The upshot of it all was that she went back to her little cottage in the same temper that she had left it—and behind that temper was a sinking feeling. This was going to be a prime topic of conversation for the entire winter. And there was not one thing that she could do about it. Until something just as sensational took their minds off it, she’d be gawked at and talked about and whispered over until the thaw and hard work took peoples’ minds off scandal.
She put her purchases away, put the eggs to boil, cleaned out a squash and tucked it into a corner of the fireplace to bake, then stood at her window and found that she was torn between wanting to sit down on the floor and bawl like a child, and wanting to break something.
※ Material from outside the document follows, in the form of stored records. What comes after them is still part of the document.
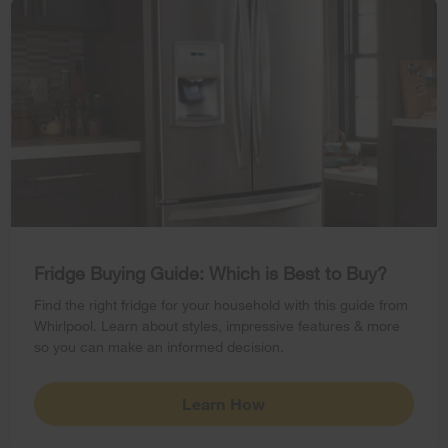
Fridge Buying Guide: Which is Best to Buy?
Find the right fridge for your household with this guide from
Whirlpool. Learn about styles, impressive features & more
so you can make an informed decision.
Learn How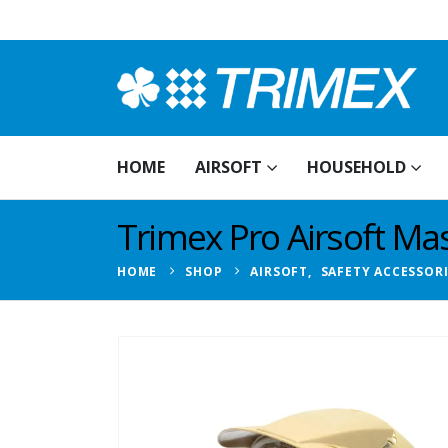
HOME
AIRSOFT
HOUSEHOLD
Trimex Pro Airsoft Mas
HOME
SHOP
AIRSOFT
,
SAFETY ACCESSOR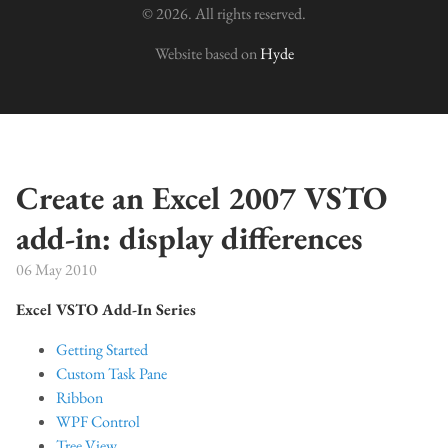
© 2026. All rights reserved.
Website based on
Hyde
Create an Excel 2007 VSTO
add-in: display differences
06 May 2010
Excel VSTO Add-In Series
Getting Started
Custom Task Pane
Ribbon
WPF Control
Tree View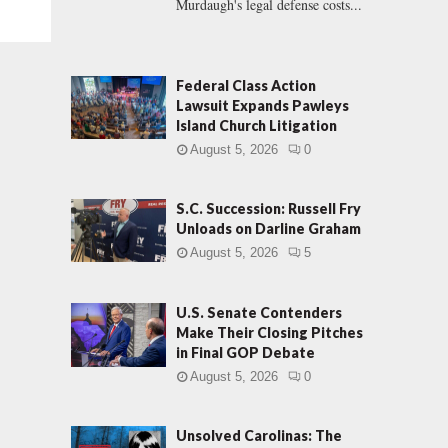
Murdaugh's legal defense costs...
Federal Class Action
Lawsuit Expands Pawleys
Island Church Litigation
August 5, 2026
0
S.C. Succession: Russell Fry
Unloads on Darline Graham
August 5, 2026
5
U.S. Senate Contenders
Make Their Closing Pitches
in Final GOP Debate
August 5, 2026
0
Unsolved Carolinas: The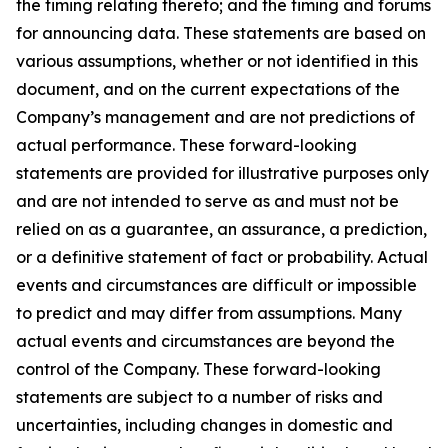
the timing relating thereto; and the timing and forums
for announcing data. These statements are based on
various assumptions, whether or not identified in this
document, and on the current expectations of the
Company’s management and are not predictions of
actual performance. These forward-looking
statements are provided for illustrative purposes only
and are not intended to serve as and must not be
relied on as a guarantee, an assurance, a prediction,
or a definitive statement of fact or probability. Actual
events and circumstances are difficult or impossible
to predict and may differ from assumptions. Many
actual events and circumstances are beyond the
control of the Company. These forward-looking
statements are subject to a number of risks and
uncertainties, including changes in domestic and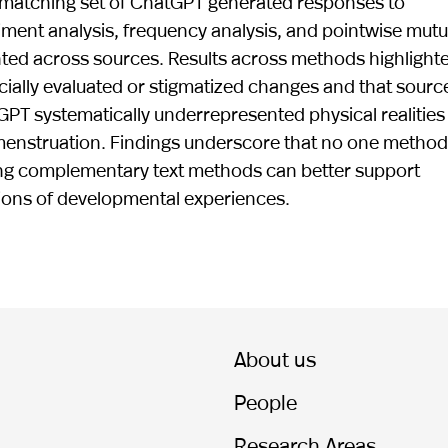
matching set of ChatGPT generated responses to
ent analysis, frequency analysis, and pointwise mutu
ted across sources. Results across methods highlight
ocially evaluated or stigmatized changes and that sourc
GPT systematically underrepresented physical realities
menstruation. Findings underscore that no one method
ing complementary text methods can better support
ions of developmental experiences.
About us
People
Research Areas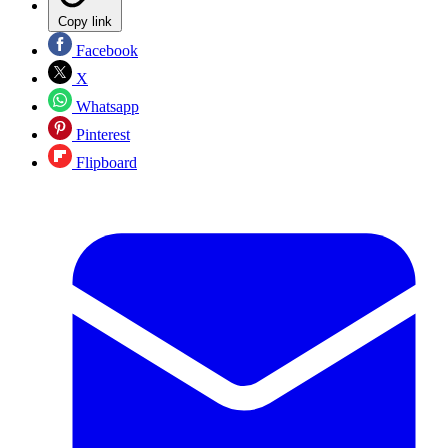
Copy link
Facebook
X
Whatsapp
Pinterest
Flipboard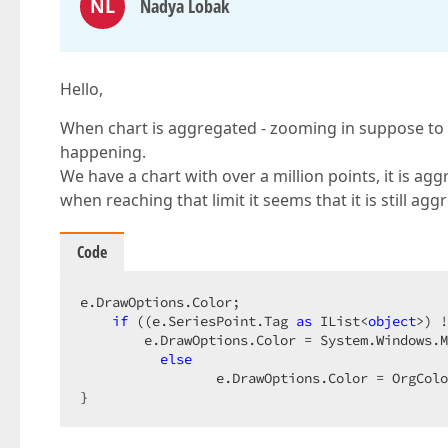
NL
Nadya Lobak
Hello,
When chart is aggregated - zooming in suppose to o
happening.
We have a chart with over a million points, it is agg
when reaching that limit it seems that it is still ag
Code
e.DrawOptions.Color;  

if
 ((e.SeriesPoint.Tag 
as
 IList<
object
>) !
        e.DrawOptions.Color = System.Windows.M
else
                 e.DrawOptions.Color = OrgColo
}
She and her family had always been odd ducks here—the only people whose income came from outside the village, and the only ones who made things that no one in the village could afford. They had always kept to themselves, and when Marya’s father had gone off to be a Herald—
—and had he gone off to be a Herald, after all?—
That isolation had only increased.
She had reacted to the mocking as a child by throwing herself into the work—she did truly love the act and art of the weaving, the more intricate the better—and by going off somewhere no one would bother her and crying. This was often the dyeing shed; since the only way to get a big batch of a consistent color was to dye it yourself, that was what they did. Usually the shed was empty when a big tapestry was being made, so it was a good place to go to cry. Later, when she had mastered the craft of dyeing and was old enough to be trusted alone among all the boiling pots of dye and mordant baths, no one questioned why she wanted to take the job over. It was unpleasant in winter, hot in summer, and some of the dyes stank. Your hands turned colors, and it didn’t wash off, it had to wear off. Her mother was just happy not to have to do it herself.